Friday, September 5, 2008

Logic

Last night my roommate was working on some problems in logic, for one of her math classes. (Math, shudder.) She called me over to have a look at them, and I had an answer for her, beyond my standard 'I hate math so whatever you want to be true is'.  p-->(q-->r), if p is you work, q is you get paid and r is you go to the movies, is a different form of those same facts true? No: going to the movies doesn't necessarily mean you got paid. There are a multiple possibilities; being treated on a date, being a kid and your parents paying for it, being independently wealthy, or even it being a movie being played in the park as a fundraiser, if you just bring a canned food item. 

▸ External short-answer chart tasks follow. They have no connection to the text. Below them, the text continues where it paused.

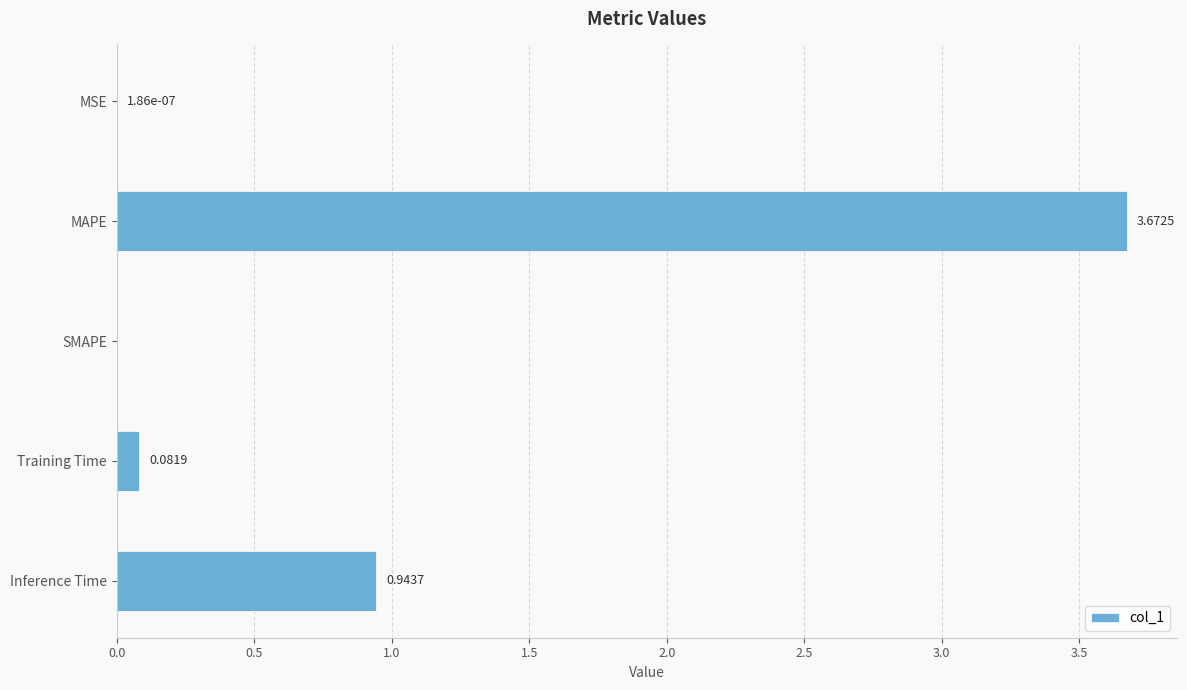

Which has a higher value, Inference Time or SMAPE?

Inference Time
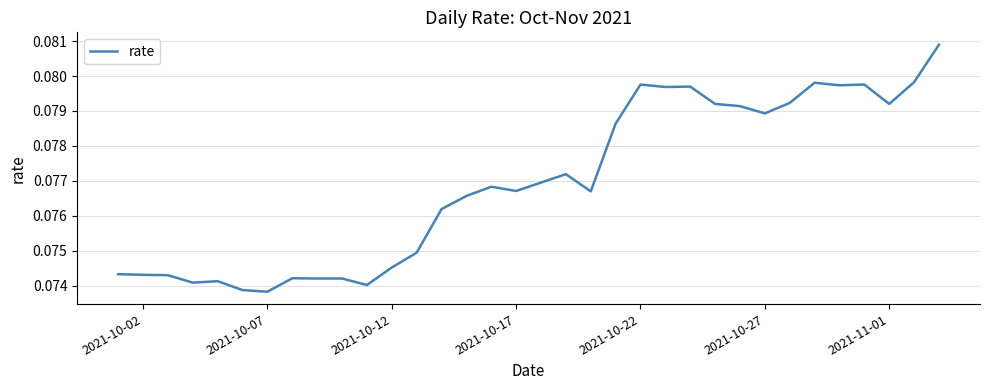

Is this an area chart (filled region under the line)?

No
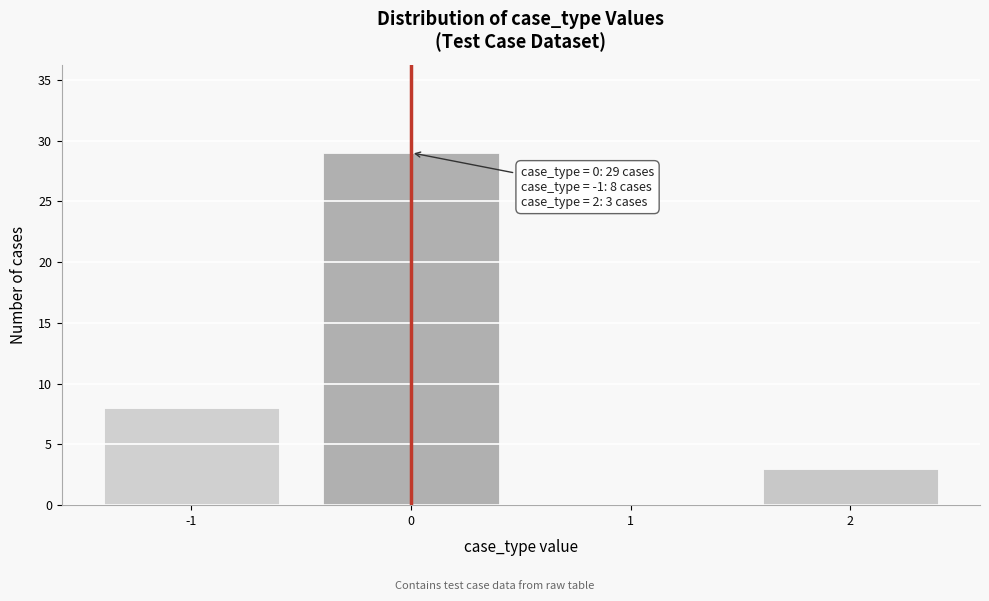

Which range on the x-axis has the tallest bar?

-0.5 to 0.5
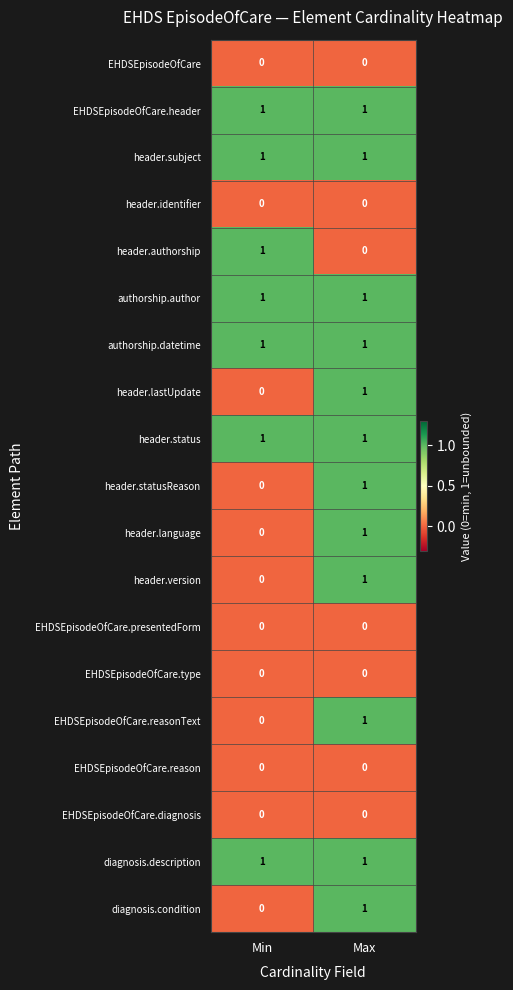

What is the spread (max minus min) of values at Min?

1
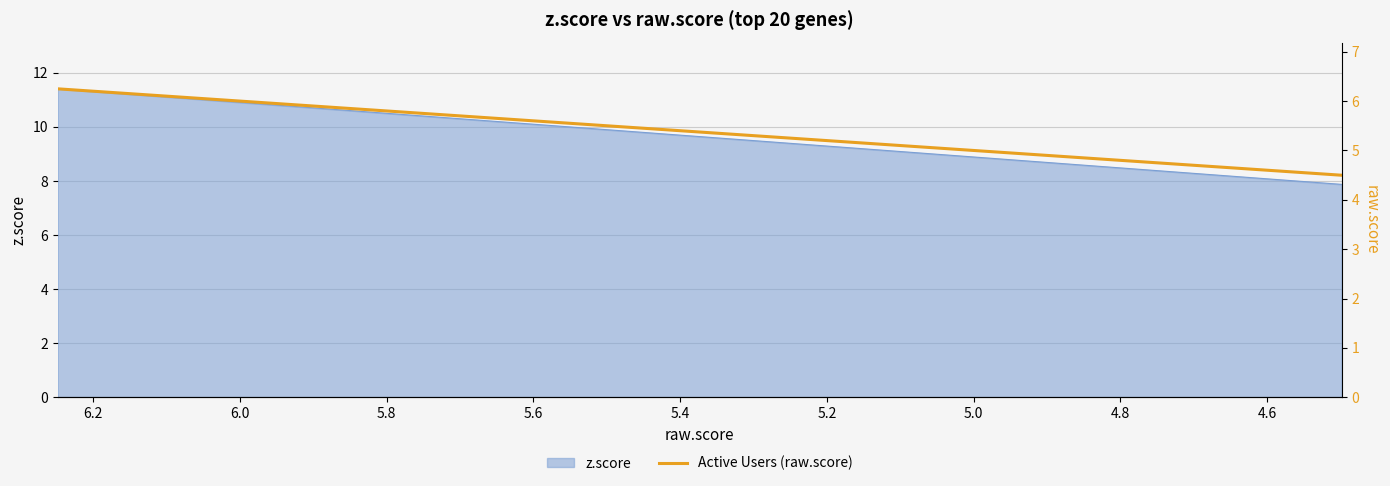

The value at 5.0 is 3.8. True or false?

False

I don't think my answer quite satisfied it mathematically, and my roommate and I got to teasing each other over whose logic was 'superior'. (Superior of course meaning the most fun to argue.) The problem with logic is right in one of the fallacies, and it can plague every argument, even without us knowing. We as humans do not know everything, and sometimes what we learn gets tossed out in a few years. Another professor, for child development, was actually telling us on Thursday that they've tossed out the female gamete,the ovum (forgive me if my terms are incorrect)having only half of a paired set. Turns out the ovum actually has a full compliment of chromosomes until fertilization, at which point half of them are randomly ejected. That would be news to my high school biology class! 

Every argument we make, even those that we are almost positive on, which we have accepted as truth for centuries, could potentially be an "Argument from Ignorance". Everything could be second-guessed until pigs fly and the sky turns into an ocean of lava. Not likely to happen anytime soon. The fact remains: each of us can only use what logic others have shown us, and we agree to be true, and what logic we ourselves determine to rule our actions. To some extent we will always be ignorant.

I certainly was ignorant with that math problem. That's okay with me; I never expected to be able to answer it, and nor do I want to take half a dozen math classes so that I can learn that twisted form of logic. There are other things I can turn my mind to---things that aren't going to make my brain turn into soup in a skull. Don't tell Rachel this, but I think she can have the title of possessing the most superior logic when it comes to mathematical problems.